A method for matching character string based on characteristic parameter includes calculating the matching relation of text to character in indexing word, calculating characteristic parameter according to calculated matching relation, calculating characteristic matching degree according to calculated parameter and text as well as length of indexing word and returning calculated characteristic matching degree back.

Description

Character string matching method based on characterisitic parameter
Technical field
The present invention relates to a kind of character string matching method, specifically, relate to a kind of character string matching method based on characterisitic parameter.
Background technology
The dictionary retrieval is the most basic application of string matching technology.The retrieval technique of existing dictionary retrieval product is divided into two classes: based on the retrieval technique of accurate coupling, and based on the retrieval technique of non-accurate coupling.Accurately the coupling retrieval technique can not be fault-tolerant; But not the retrieval technique of accurately mating allows a spot of mistake of appearance in user's input, and therefore higher using value is arranged.

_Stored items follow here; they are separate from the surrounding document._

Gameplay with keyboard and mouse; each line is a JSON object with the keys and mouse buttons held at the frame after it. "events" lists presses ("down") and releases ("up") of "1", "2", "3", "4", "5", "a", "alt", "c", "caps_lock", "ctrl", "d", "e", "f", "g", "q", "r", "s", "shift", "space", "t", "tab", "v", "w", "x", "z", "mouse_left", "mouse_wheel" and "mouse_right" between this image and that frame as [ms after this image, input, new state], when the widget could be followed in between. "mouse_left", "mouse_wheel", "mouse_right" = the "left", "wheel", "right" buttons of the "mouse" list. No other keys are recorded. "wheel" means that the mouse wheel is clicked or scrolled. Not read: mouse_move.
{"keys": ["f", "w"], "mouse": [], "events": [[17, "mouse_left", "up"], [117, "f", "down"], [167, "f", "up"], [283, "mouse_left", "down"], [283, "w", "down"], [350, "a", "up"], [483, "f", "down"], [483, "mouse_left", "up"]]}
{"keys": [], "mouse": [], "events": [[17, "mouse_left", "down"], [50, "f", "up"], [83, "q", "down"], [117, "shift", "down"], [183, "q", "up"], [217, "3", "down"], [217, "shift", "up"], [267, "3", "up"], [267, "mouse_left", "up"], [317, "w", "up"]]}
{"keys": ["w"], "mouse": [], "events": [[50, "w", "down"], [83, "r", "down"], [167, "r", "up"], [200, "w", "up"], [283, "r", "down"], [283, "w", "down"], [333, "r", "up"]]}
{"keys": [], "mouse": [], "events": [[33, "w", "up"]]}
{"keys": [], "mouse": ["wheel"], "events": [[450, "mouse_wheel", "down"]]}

Over 40 years, both at home and abroad distance calculation based on wrong factor is adopted in the method research of non-accurate string matching always, the most frequently used is Levenshtein distance and ED (Edit Distance) distance, and the wrong factor that influences distance results mainly comprises inserts mistake, deletion error, replacement mistake, exchange mistake etc.This based on wrong factor distance calculating method, have some intrinsic problems, caused the dictionary result for retrieval too general and fault-tolerant ability is limited, problem be mainly reflected in following some:
1), thinking is studied in existing non-accurate string matching based on wrong factor distance calculation, is a kind of research thinking based on the problem phenomenon, as insertion, deletion, replacement, exchange, backward error etc.These wrong phenomenons be not complete independent, can polarize, present diversified feature, be typical problem phenomenon.For example, can represent that is qualitatively replaced a mistake with an insertion mistake and a deletion error in essence, represent qualitatively that with an insertion mistake and a deletion error exchanges a mistake.Therefore, some wrong factor is not independent notion, and string matching does not form the taxonomic hierarchies of science so far, and this is one of major reason wherein.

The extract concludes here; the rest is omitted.